DIRECTIVE
Restate the entries below exactly. Images are not part of the copy.

SUPPLIED RECORDS
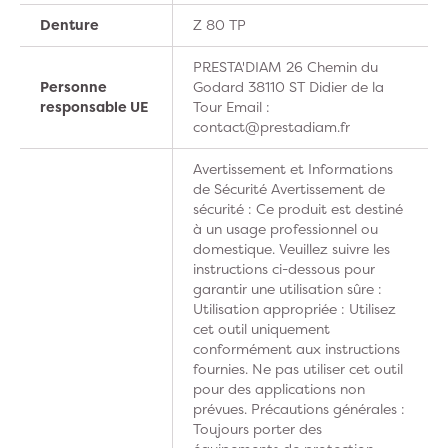
Denture
Z 80 TP
PRESTA'DIAM 26 Chemin du
Personne
Godard 38110 ST Didier de la
responsable UE
Tour Email :
contact@prestadiam.fr
Avertissement et Informations
de Sécurité Avertissement de
sécurité : Ce produit est destiné
à un usage professionnel ou
domestique. Veuillez suivre les
instructions ci-dessous pour
garantir une utilisation sûre :
Utilisation appropriée : Utilisez
cet outil uniquement
conformément aux instructions
fournies. Ne pas utiliser cet outil
pour des applications non
prévues. Précautions générales :
Toujours porter des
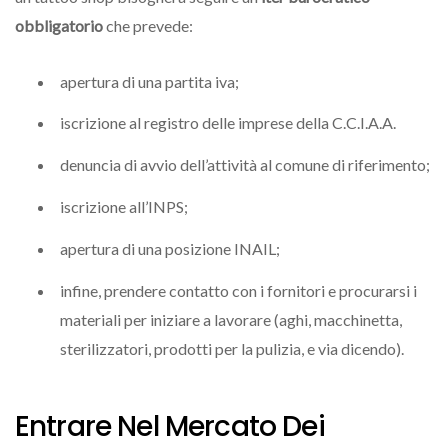
obbligatorio
che prevede:
apertura di una partita iva;
iscrizione al registro delle imprese della C.C.I.A.A.
denuncia di avvio dell’attività al comune di riferimento;
iscrizione all’INPS;
apertura di una posizione INAIL;
infine, prendere contatto con i fornitori e procurarsi i
materiali per iniziare a lavorare (aghi, macchinetta,
sterilizzatori, prodotti per la pulizia, e via dicendo).
Entrare Nel Mercato Dei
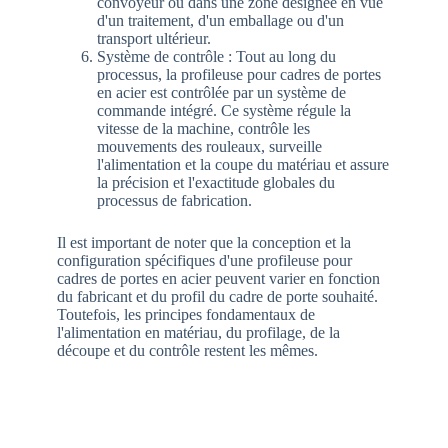
convoyeur ou dans une zone désignée en vue
d'un traitement, d'un emballage ou d'un
transport ultérieur.
Système de contrôle : Tout au long du
processus, la profileuse pour cadres de portes
en acier est contrôlée par un système de
commande intégré. Ce système régule la
vitesse de la machine, contrôle les
mouvements des rouleaux, surveille
l'alimentation et la coupe du matériau et assure
la précision et l'exactitude globales du
processus de fabrication.
Il est important de noter que la conception et la
configuration spécifiques d'une profileuse pour
cadres de portes en acier peuvent varier en fonction
du fabricant et du profil du cadre de porte souhaité.
Toutefois, les principes fondamentaux de
l'alimentation en matériau, du profilage, de la
découpe et du contrôle restent les mêmes.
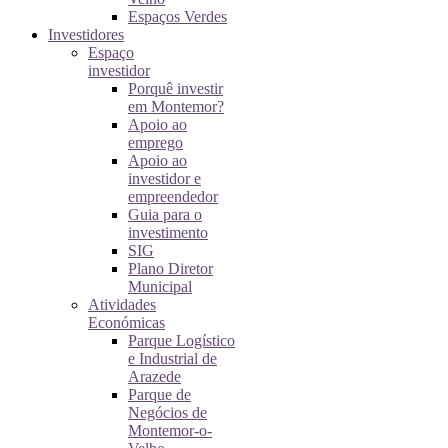
Espaços Verdes
Investidores
Espaço
investidor
Porquê investir
em Montemor?
Apoio ao
emprego
Apoio ao
investidor e
empreendedor
Guia para o
investimento
SIG
Plano Diretor
Municipal
Atividades
Económicas
Parque Logístico
e Industrial de
Arazede
Parque de
Negócios de
Montemor-o-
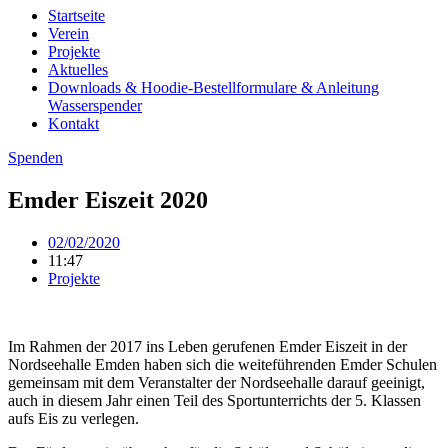
Startseite
Verein
Projekte
Aktuelles
Downloads & Hoodie-Bestellformulare & Anleitung
Wasserspender
Kontakt
Spenden
Emder Eiszeit 2020
02/02/2020
11:47
Projekte
Im Rahmen der 2017 ins Leben gerufenen Emder Eiszeit in der
Nordseehalle Emden haben sich die weiteführenden Emder Schulen
gemeinsam mit dem Veranstalter der Nordseehalle darauf geeinigt,
auch in diesem Jahr einen Teil des Sportunterrichts der 5. Klassen
aufs Eis zu verlegen.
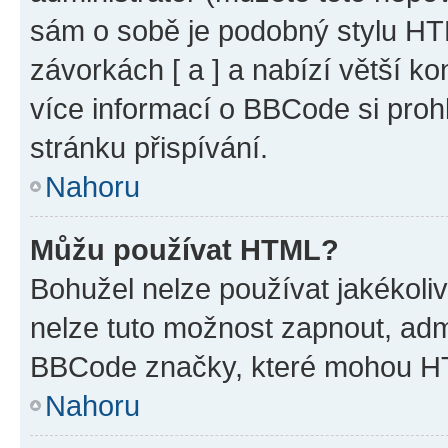
sám o sobě je podobný stylu HT
závorkách [ a ] a nabízí větší ko
více informací o BBCode si proh
stránku přispívání.
Nahoru
Můžu používat HTML?
Bohužel nelze používat jakékoli
nelze tuto možnost zapnout, adm
BBCode značky, které mohou HT
Nahoru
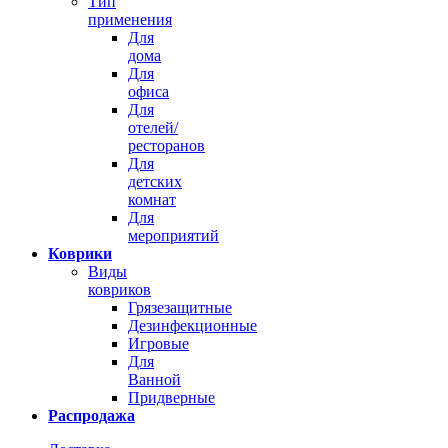
Тип
применения
Для
дома
Для
офиса
Для
отелей/
ресторанов
Для
детских
комнат
Для
мероприятий
Коврики
Виды
ковриков
Грязезащитные
Дезинфекционные
Игровые
Для
Ванной
Придверные
Распродажа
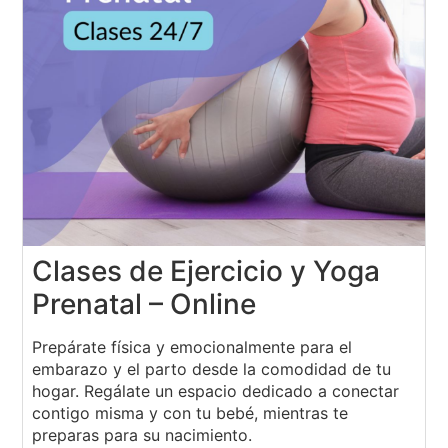
Clases de Ejercicio y Yoga
Prenatal – Online
Prepárate física y emocionalmente para el
embarazo y el parto desde la comodidad de tu
hogar. Regálate un espacio dedicado a conectar
contigo misma y con tu bebé, mientras te
preparas para su nacimiento.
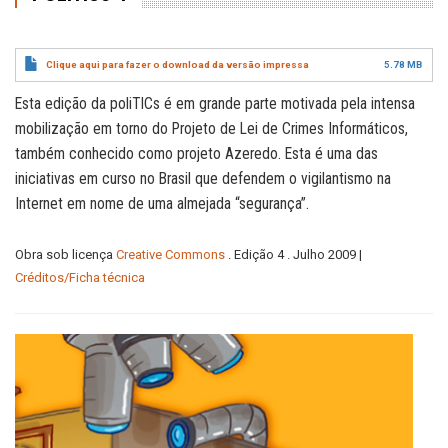
Clique aqui para fazer o download da versão impressa
5.78 MB
Esta edição da poliTICs é em grande parte motivada pela intensa
mobilização em torno do Projeto de Lei de Crimes Informáticos,
também conhecido como projeto Azeredo. Esta é uma das
iniciativas em curso no Brasil que defendem o vigilantismo na
Internet em nome de uma almejada “segurança”.
Obra sob licença
Creative Commons
. Edição 4 . Julho 2009 |
Créditos/Ficha técnica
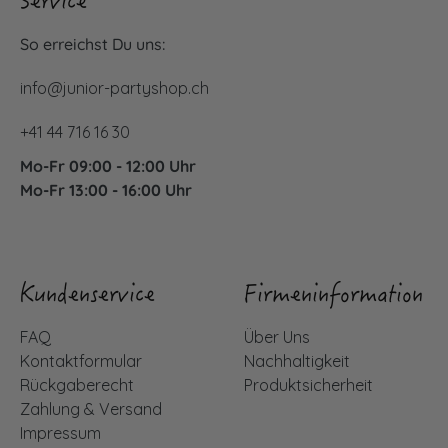
Service
So erreichst Du uns:
info@junior-partyshop.ch
+41 44 716 16 30
Mo-Fr 09:00 - 12:00 Uhr
Mo-Fr 13:00 - 16:00 Uhr
Kundenservice
Firmeninformation
FAQ
Über Uns
Kontaktformular
Nachhaltigkeit
Rückgaberecht
Produktsicherheit
Zahlung & Versand
Impressum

ANSWER SPACE
Denture
Z 80 TP
PRESTA'DIAM 26 Chemin du
Personne
Godard 38110 ST Didier de la
responsable UE
Tour Email :
contact@prestadiam.fr
Avertissement et Informations
de Sécurité Avertissement de
sécurité : Ce produit est destiné
à un usage professionnel ou
domestique. Veuillez suivre les
instructions ci-dessous pour
garantir une utilisation sûre :
Utilisation appropriée : Utilisez
cet outil uniquement
conformément aux instructions
fournies. Ne pas utiliser cet outil
pour des applications non
prévues. Précautions générales :
Toujours porter des
obbligatorio
che prevede:
apertura di una partita iva;
iscrizione al registro delle imprese della C.C.I.A.A.
denuncia di avvio dell’attività al comune di riferimento;
iscrizione all’INPS;
apertura di una posizione INAIL;
infine, prendere contatto con i fornitori e procurarsi i
materiali per iniziare a lavorare (aghi, macchinetta,
sterilizzatori, prodotti per la pulizia, e via dicendo).
Entrare Nel Mercato Dei
convoyeur ou dans une zone désignée en vue
d'un traitement, d'un emballage ou d'un
transport ultérieur.
Système de contrôle : Tout au long du
processus, la profileuse pour cadres de portes
en acier est contrôlée par un système de
commande intégré. Ce système régule la
vitesse de la machine, contrôle les
mouvements des rouleaux, surveille
l'alimentation et la coupe du matériau et assure
la précision et l'exactitude globales du
processus de fabrication.
Il est important de noter que la conception et la
configuration spécifiques d'une profileuse pour
cadres de portes en acier peuvent varier en fonction
du fabricant et du profil du cadre de porte souhaité.
Toutefois, les principes fondamentaux de
l'alimentation en matériau, du profilage, de la
découpe et du contrôle restent les mêmes.
Espaços Verdes
Investidores
Espaço
investidor
Porquê investir
em Montemor?
Apoio ao
emprego
Apoio ao
investidor e
empreendedor
Guia para o
investimento
SIG
Plano Diretor
Municipal
Atividades
Económicas
Parque Logístico
e Industrial de
Arazede
Parque de
Negócios de
Montemor-o-
Startseite
Verein
Projekte
Aktuelles
Downloads & Hoodie-Bestellformulare & Anleitung
Wasserspender
Kontakt
Spenden
Emder Eiszeit 2020
02/02/2020
11:47
Projekte
Im Rahmen der 2017 ins Leben gerufenen Emder Eiszeit in der
Nordseehalle Emden haben sich die weiteführenden Emder Schulen
gemeinsam mit dem Veranstalter der Nordseehalle darauf geeinigt,
auch in diesem Jahr einen Teil des Sportunterrichts der 5. Klassen
aufs Eis zu verlegen.
sám o sobě je podobný stylu HT
závorkách [ a ] a nabízí větší ko
více informací o BBCode si proh
stránku přispívání.
Nahoru
Můžu používat HTML?
Bohužel nelze používat jakékoli
nelze tuto možnost zapnout, adm
BBCode značky, které mohou HT
Nahoru
Тип
применения
Для
дома
Для
офиса
Для
отелей/
ресторанов
Для
детских
комнат
Для
мероприятий
Коврики
Виды
ковриков
Грязезащитные
Дезинфекционные
Игровые
Для
Ванной
Придверные
Распродажа
Clases de Ejercicio y Yoga
Prenatal – Online
Prepárate física y emocionalmente para el
embarazo y el parto desde la comodidad de tu
hogar. Regálate un espacio dedicado a conectar
contigo misma y con tu bebé, mientras te
preparas para su nacimiento.
Clique aqui para fazer o download da versão impressa
5.78 MB
Esta edição da poliTICs é em grande parte motivada pela intensa
mobilização em torno do Projeto de Lei de Crimes Informáticos,
também conhecido como projeto Azeredo. Esta é uma das
iniciativas em curso no Brasil que defendem o vigilantismo na
Internet em nome de uma almejada “segurança”.
Obra sob licença
Creative Commons
. Edição 4 . Julho 2009 |
Créditos/Ficha técnica
Service
So erreichst Du uns:
info@junior-partyshop.ch
+41 44 716 16 30
Mo-Fr 09:00 - 12:00 Uhr
Mo-Fr 13:00 - 16:00 Uhr
Kundenservice
Firmeninformation
FAQ
Über Uns
Kontaktformular
Nachhaltigkeit
Rückgaberecht
Produktsicherheit
Zahlung & Versand
Impressum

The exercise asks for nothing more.